Across the entries that follow, work out the number of lines containing the string "ankle", and state it alone.
***** Records to process *****
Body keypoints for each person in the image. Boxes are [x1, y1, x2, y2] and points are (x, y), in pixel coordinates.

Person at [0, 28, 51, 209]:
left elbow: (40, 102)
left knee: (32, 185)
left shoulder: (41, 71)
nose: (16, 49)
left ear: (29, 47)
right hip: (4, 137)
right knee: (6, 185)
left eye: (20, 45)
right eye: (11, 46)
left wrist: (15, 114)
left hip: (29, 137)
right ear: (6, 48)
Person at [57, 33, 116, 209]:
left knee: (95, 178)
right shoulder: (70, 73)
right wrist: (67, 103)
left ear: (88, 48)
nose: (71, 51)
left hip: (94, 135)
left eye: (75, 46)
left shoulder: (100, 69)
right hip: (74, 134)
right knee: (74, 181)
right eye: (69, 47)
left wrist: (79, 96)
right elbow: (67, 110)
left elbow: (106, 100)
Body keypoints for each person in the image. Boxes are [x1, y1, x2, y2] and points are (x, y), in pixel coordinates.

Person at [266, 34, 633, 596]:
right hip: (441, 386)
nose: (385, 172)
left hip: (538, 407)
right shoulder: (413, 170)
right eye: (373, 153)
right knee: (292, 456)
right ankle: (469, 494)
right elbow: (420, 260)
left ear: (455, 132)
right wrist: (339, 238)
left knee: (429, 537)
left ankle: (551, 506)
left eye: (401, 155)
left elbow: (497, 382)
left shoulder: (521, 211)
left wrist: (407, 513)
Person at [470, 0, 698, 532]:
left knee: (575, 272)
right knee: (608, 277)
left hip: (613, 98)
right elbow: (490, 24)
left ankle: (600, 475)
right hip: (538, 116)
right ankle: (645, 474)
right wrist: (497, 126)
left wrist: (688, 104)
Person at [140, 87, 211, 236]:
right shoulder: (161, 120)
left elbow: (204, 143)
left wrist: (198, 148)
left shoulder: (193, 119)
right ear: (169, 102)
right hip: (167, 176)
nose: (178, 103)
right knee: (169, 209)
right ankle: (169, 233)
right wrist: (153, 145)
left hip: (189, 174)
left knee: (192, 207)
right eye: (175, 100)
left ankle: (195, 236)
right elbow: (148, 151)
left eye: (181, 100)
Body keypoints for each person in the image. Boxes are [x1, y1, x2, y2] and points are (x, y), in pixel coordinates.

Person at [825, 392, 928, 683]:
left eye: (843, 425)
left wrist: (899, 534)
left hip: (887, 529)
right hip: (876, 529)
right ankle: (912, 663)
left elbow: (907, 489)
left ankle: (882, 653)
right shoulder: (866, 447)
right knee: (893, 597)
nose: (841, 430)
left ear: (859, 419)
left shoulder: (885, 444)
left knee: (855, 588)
*****
**Response**
8